IPKat flagged a question this week from Neal Macrossan, the inventor behind the high-profile Aerotel v Telco Holdings case on software patenting (in essence, should Macrossan appeal to the House of Lords?). Note also the interesting exchange between Macrossan and another commenter on IPKat's earlier post here. I am afraid that I don't propose to answer Macrossan's question today, but thought this was a good opportunity to observe that the High Court again recently considered the Aerotel case in IGT v Comptroller [2007] EWHC 1341 (Pat).
The Court of Appeal in Aerotel laid down a 4-step approach to be followed in determining whether or not such a claimed invention is patentable:
- Properly construe the claim – in other words, identify the invention claimed
- Identify the actual contribution – in other words, determine what the claimed invention has really added to human knowledge
- Ask whether it falls solely within the excluded subject matter – in other words, is this contribution solely in relation to any of the above excluded subject matters
- Check whether the actual or alleged contribution is actually technical in nature- this follows from previous case law that in order for a software to be patentable, the claimed invention must make a technical contribution over and above the excluded subject matter mentioned above (the Court of Appeal expressed the view that the fourth step may not be necessary because the third step should have covered that, but felt obliged to include it in the light of previous case law).
The IGT case was an appeal against the decision of the UK Intellectual Property Office refusing four patent applications relating to gaming systems. The judge noted that in the virtual world it is possible to emulate existing games from the “physical world”, in which case it might be possible to argue that the rules of the game are the same as the rules of the real game and that the computer program is excluded as a scheme, rule or method for playing a game. The judge stated that if the contribution included something else (e.g. new physical combination of hardware), it may be entitled to protection. However, in this case there was no new physical combination of hardware; the novelty was in the software (a computer program, which was not as such patentable); if that novel software produced a contribution which lies only in the excluded field of rule, method or scheme for playing a game, it could not be the subject of a valid patent.

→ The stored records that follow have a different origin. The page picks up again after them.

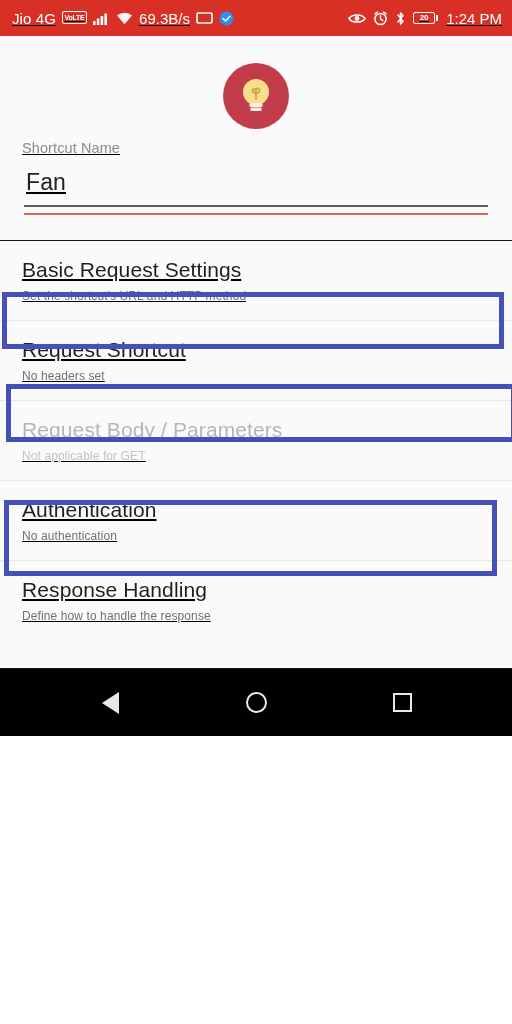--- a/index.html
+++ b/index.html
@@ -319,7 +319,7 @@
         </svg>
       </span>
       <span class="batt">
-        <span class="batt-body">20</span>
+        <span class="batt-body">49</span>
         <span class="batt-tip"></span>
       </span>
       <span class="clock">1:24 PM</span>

The court held that in applying the Aerotel four stage test, the key question is not whether a contribution is technical, but whether it lies solely in an excluded area. The important question was therefore not whether the subject matter of the claim was patentable and outside the excluded subject matter, but whether the contribution was within the excluded subject matter. In the IGT case, the court held that the contribution made lay in the excluded field of a scheme, rule or method for playing a game and upheld the refusal of the applications.